◆ Task requirements:
Give each line of text in the rows below as a numbered list, skipping blank lines and leaving out the pictures.
=== Records for the task ===
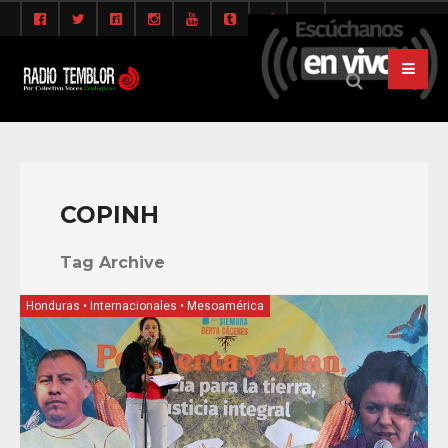
COPINH
Tag Archive
Honduras
•
Internacionales
•
Mesoamérica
===
◆ The completed task:
1. COPINH
2. Tag Archive
3. Honduras
4. •
5. Internacionales
6. •
7. Mesoamérica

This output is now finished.